> _DATA SHOWN_
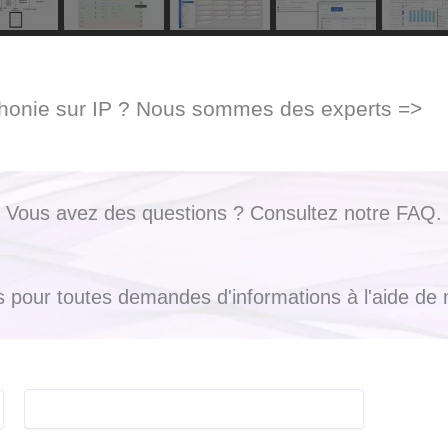
éphonie sur IP ? Nous sommes des experts =>
Vous avez des questions ? Consultez notre FAQ.
 pour toutes demandes d'informations à l'aide de n
Nom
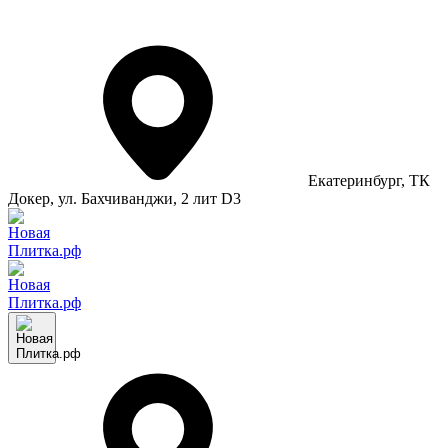
Екатеринбург
, ТК
Докер, ул. Бахчиванджи, 2 лит D3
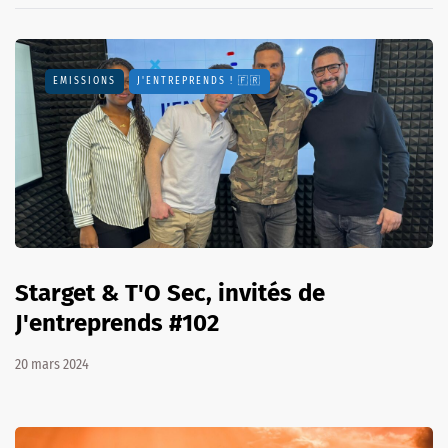
EMISSIONS
J'ENTREPRENDS ! 🇫🇷
Starget & T'O Sec, invités de
J'entreprends #102
20 mars 2024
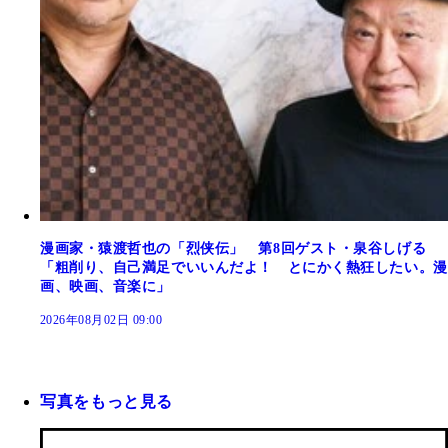
漫画家・猿渡哲也の「烈侠伝」 第8回ゲスト・泉谷しげる
「粗削り、自己満足でいいんだよ！ とにかく熱狂したい。漫
画、映画、音楽に」
2026年08月02日 09:00
写真をもっと見る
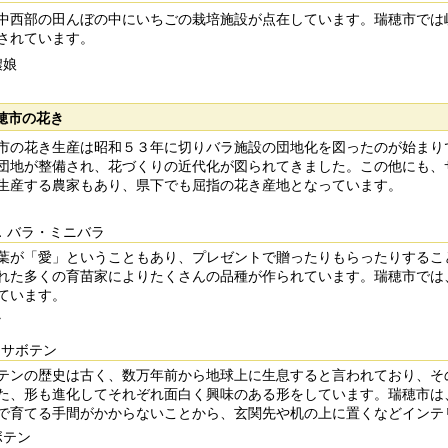
西部の田んぼの中にいちごの栽培施設が点在しています。瑞穂市では
されています。
穂市の花き
の花き生産は昭和５３年に切りバラ施設の団地化を図ったのが始まり
団地が整備され、花づくりの近代化が図られてきました。この他にも、
生産する農家もあり、県下でも屈指の花き産地となっています。
．バラ・ミニバラ
が「愛」ということもあり、プレゼントで贈ったりもらったりするこ
れた多くの育苗家によりたくさんの品種が作られています。瑞穂市では
ています。
．サボテン
ンの歴史は古く、数万年前から地球上に生息すると言われており、そ
た、形も進化してそれぞれ面白く興味のある形をしています。瑞穂市は
で育てる手間がかからないことから、玄関先や机の上に置くなどインテ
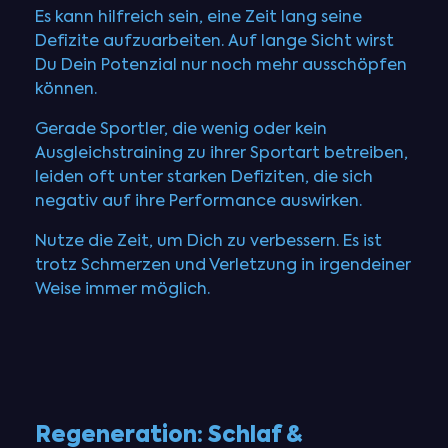
Es kann hilfreich sein, eine Zeit lang seine
Defizite aufzuarbeiten. Auf lange Sicht wirst
Du Dein Potenzial nur noch mehr ausschöpfen
können.
Gerade Sportler, die wenig oder kein
Ausgleichstraining zu ihrer Sportart betreiben,
leiden oft unter starken Defiziten, die sich
negativ auf ihre Performance auswirken.
Nutze die Zeit, um Dich zu verbessern. Es ist
trotz Schmerzen und Verletzung in irgendeiner
Weise immer möglich.
Regeneration: Schlaf &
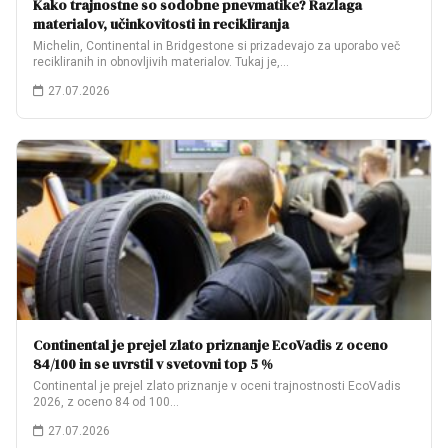
Kako trajnostne so sodobne pnevmatike? Razlaga
materialov, učinkovitosti in recikliranja
Michelin, Continental in Bridgestone si prizadevajo za uporabo več
recikliranih in obnovljivih materialov. Tukaj je,…
27.07.2026
Continental je prejel zlato priznanje EcoVadis z oceno
84/100 in se uvrstil v svetovni top 5 %
Continental je prejel zlato priznanje v oceni trajnostnosti EcoVadis
2026, z oceno 84 od 100…
27.07.2026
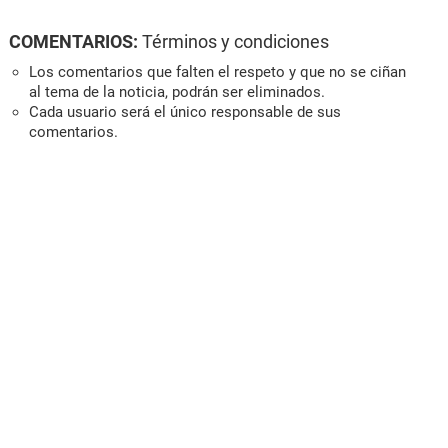
COMENTARIOS:
Términos y condiciones
Los comentarios que falten el respeto y que no se ciñan
al tema de la noticia, podrán ser eliminados.
Cada usuario será el único responsable de sus
comentarios.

> _TASK DESCRIPTION_
Copy every line of text from all the records above word for word, keeping the original languages and line order. Leave out the bracketed picture markers.

> _RESULT_
éphonie sur IP ? Nous sommes des experts =>
Vous avez des questions ? Consultez notre FAQ.
 pour toutes demandes d'informations à l'aide de n
Nom
Екатеринбург
, ТК
Докер, ул. Бахчиванджи, 2 лит D3
EMISSIONS
J'ENTREPRENDS ! 🇫🇷
Starget & T'O Sec, invités de
J'entreprends #102
20 mars 2024
漫画家・猿渡哲也の「烈侠伝」 第8回ゲスト・泉谷しげる
「粗削り、自己満足でいいんだよ！ とにかく熱狂したい。漫
画、映画、音楽に」
2026年08月02日 09:00
写真をもっと見る
西部の田んぼの中にいちごの栽培施設が点在しています。瑞穂市では
されています。
穂市の花き
の花き生産は昭和５３年に切りバラ施設の団地化を図ったのが始まり
団地が整備され、花づくりの近代化が図られてきました。この他にも、
生産する農家もあり、県下でも屈指の花き産地となっています。
．バラ・ミニバラ
が「愛」ということもあり、プレゼントで贈ったりもらったりするこ
れた多くの育苗家によりたくさんの品種が作られています。瑞穂市では
ています。
．サボテン
ンの歴史は古く、数万年前から地球上に生息すると言われており、そ
た、形も進化してそれぞれ面白く興味のある形をしています。瑞穂市は
で育てる手間がかからないことから、玄関先や机の上に置くなどインテ
Es kann hilfreich sein, eine Zeit lang seine
Defizite aufzuarbeiten. Auf lange Sicht wirst
Du Dein Potenzial nur noch mehr ausschöpfen
können.
Gerade Sportler, die wenig oder kein
Ausgleichstraining zu ihrer Sportart betreiben,
leiden oft unter starken Defiziten, die sich
negativ auf ihre Performance auswirken.
Nutze die Zeit, um Dich zu verbessern. Es ist
trotz Schmerzen und Verletzung in irgendeiner
Weise immer möglich.
Regeneration: Schlaf &
Kako trajnostne so sodobne pnevmatike? Razlaga
materialov, učinkovitosti in recikliranja
Michelin, Continental in Bridgestone si prizadevajo za uporabo več
recikliranih in obnovljivih materialov. Tukaj je,…
27.07.2026
Continental je prejel zlato priznanje EcoVadis z oceno
84/100 in se uvrstil v svetovni top 5 %
Continental je prejel zlato priznanje v oceni trajnostnosti EcoVadis
2026, z oceno 84 od 100…
27.07.2026
COMENTARIOS:
Términos y condiciones
Los comentarios que falten el respeto y que no se ciñan
al tema de la noticia, podrán ser eliminados.
Cada usuario será el único responsable de sus
comentarios.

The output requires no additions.